On May 16th, last Monday, the Commission filed the Complaint, reporting, in language directly contradicting its 2015 findings, “The Disciplinary Commission of the Supreme Court of Indiana, having found reasonable cause to believe the respondent’s acts, if proved, would warrant disciplinary action…files and presents the Verified Complaint for Disciplinary Action.”
The Compliant is signed by G. Michael Witte, the same executive secretary who assured Brizzi he was cleared in the Commission’s investigation a year earlier.
Brizzi said he is stumped as to the Commission’s change in position since March of last year.
“I do not know if anything’s changed.”
In filing his Complaint, Witte cited false statement Brizzi allegedly gave regarding the Mobareki deal on February 27, 2015, less than a week before the former prosecutor was told there would be no misconduct charges.
A year ago Brizzi was still maintaining a relatively low public profile, then came the 2016 election year.
“I got involved in a judicial race in Hamilton County,” he said. “I also started a super PAC called INPACT which ran radio ads in the ninth congressional race and supported Greg Zoeller.”

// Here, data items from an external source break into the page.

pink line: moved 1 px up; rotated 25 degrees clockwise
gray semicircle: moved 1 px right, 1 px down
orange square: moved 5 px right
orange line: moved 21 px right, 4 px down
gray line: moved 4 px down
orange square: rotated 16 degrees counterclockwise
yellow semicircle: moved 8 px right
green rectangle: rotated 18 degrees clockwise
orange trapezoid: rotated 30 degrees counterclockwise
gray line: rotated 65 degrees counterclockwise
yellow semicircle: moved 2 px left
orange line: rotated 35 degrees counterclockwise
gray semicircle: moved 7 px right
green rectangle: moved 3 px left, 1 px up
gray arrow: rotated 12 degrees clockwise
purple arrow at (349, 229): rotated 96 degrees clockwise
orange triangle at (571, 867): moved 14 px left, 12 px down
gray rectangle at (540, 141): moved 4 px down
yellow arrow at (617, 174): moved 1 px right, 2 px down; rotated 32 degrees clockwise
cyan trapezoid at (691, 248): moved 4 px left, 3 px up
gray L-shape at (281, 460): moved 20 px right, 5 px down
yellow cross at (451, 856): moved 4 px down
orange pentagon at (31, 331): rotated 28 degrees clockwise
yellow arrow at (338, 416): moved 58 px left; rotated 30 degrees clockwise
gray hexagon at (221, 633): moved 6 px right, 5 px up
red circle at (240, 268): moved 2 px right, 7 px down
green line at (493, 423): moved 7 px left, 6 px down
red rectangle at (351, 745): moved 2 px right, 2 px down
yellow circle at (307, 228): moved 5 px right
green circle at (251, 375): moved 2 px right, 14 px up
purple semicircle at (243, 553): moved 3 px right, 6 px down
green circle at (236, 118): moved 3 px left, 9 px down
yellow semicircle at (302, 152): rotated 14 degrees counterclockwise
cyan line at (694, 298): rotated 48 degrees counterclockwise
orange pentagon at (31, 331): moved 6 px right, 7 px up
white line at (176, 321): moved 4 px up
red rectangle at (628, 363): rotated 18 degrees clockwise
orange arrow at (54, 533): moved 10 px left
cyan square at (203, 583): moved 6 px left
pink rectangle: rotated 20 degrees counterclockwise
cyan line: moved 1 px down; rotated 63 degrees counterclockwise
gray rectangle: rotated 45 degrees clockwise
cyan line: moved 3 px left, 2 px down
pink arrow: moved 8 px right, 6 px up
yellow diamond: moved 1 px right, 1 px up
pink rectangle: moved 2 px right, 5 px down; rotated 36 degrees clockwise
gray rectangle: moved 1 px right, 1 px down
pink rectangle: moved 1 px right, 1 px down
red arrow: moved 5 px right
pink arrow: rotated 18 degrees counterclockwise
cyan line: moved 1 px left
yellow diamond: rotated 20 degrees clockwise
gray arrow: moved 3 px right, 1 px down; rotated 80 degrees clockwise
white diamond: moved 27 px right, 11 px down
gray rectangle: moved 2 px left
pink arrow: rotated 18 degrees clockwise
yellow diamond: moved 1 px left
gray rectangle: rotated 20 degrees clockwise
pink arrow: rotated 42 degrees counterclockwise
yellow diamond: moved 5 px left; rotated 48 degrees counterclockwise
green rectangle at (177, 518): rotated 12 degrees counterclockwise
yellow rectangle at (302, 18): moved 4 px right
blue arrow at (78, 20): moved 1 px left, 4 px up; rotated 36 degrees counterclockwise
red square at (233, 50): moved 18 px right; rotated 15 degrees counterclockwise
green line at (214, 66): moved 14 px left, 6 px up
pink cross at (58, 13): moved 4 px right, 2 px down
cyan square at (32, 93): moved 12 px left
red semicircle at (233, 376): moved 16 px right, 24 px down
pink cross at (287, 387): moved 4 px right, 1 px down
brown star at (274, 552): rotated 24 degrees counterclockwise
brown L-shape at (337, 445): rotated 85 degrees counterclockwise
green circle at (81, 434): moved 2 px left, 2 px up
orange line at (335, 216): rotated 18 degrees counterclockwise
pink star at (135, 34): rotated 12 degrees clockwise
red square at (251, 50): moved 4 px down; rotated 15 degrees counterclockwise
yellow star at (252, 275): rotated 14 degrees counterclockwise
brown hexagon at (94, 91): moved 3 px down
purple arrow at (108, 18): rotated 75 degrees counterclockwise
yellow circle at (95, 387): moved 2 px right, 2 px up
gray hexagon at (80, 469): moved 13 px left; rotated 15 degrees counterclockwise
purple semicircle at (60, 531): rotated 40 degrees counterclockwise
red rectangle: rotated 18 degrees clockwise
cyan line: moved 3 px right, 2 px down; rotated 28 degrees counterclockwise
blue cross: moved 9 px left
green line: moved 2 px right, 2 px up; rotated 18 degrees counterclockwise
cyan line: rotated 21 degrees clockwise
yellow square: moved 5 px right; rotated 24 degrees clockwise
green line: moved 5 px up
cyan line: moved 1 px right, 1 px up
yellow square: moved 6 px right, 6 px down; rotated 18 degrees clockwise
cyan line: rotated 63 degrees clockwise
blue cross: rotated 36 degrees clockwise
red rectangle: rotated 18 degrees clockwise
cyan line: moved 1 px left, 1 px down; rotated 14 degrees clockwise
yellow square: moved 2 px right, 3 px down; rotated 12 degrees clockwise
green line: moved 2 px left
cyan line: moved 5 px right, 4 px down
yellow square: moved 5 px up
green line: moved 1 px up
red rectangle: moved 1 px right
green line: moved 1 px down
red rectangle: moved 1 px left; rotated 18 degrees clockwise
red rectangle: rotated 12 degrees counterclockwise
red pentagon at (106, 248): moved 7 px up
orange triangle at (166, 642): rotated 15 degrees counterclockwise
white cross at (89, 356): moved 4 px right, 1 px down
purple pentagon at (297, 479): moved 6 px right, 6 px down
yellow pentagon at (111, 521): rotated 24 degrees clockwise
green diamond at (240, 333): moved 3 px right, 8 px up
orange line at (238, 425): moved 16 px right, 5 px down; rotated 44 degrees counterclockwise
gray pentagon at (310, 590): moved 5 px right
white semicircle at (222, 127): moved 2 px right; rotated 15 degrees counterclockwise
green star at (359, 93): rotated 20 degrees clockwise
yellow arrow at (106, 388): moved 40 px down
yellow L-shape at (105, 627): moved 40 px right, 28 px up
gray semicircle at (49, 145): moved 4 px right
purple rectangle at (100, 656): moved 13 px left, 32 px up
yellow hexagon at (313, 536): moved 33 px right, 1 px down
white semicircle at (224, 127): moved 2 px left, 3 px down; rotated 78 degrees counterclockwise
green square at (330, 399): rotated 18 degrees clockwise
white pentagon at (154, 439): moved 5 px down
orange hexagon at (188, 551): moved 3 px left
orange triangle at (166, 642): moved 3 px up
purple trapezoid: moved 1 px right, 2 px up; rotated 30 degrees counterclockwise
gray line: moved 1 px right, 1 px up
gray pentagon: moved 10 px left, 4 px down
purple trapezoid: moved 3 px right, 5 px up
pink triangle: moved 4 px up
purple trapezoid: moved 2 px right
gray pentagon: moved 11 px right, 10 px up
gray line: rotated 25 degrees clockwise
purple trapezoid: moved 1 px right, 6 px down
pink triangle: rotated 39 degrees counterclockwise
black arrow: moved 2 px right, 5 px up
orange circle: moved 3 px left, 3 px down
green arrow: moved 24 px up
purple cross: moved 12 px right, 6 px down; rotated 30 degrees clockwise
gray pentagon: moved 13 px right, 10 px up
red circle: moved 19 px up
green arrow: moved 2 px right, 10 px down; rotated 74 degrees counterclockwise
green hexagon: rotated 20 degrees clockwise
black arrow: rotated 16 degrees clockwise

Brizzi said his friends have their suspicions.
“’Well, when you got back engaged in politics, we thought this might happen,’” he quoted them. “I don’t know if its true or not but sometimes the most obvious explanation is the right answer, I don’t have any other answer.”
Now the man who once enjoyed nearly unchecked authority to bring criminal charges against persons presumed innocent in Marion County for eight years and also oversaw grand jury proceedings in secret is himself turning to the news media that once dogged him and other attorneys to protect his rights against the power of the highest court in Indiana.
“What I discovered is they’re immune. They can say and do anything they want with complete impunity,” he said of the Disciplinary Commission and its executive director. “Officials who have the ability to strip lawyers of their ability to do what they do need to have some measure of accountability.”
Brizzi expects the Supreme Court to hear his case next year.
In the past, misconduct charges regarding his condemnation of the killers of an east side family and a lawsuit and complaint brought by disgraced Secretary of State Charlie White, were both found without merit.
Brizzi, who has sent as many as a half dozen killers away for life, expects to win this battle, too.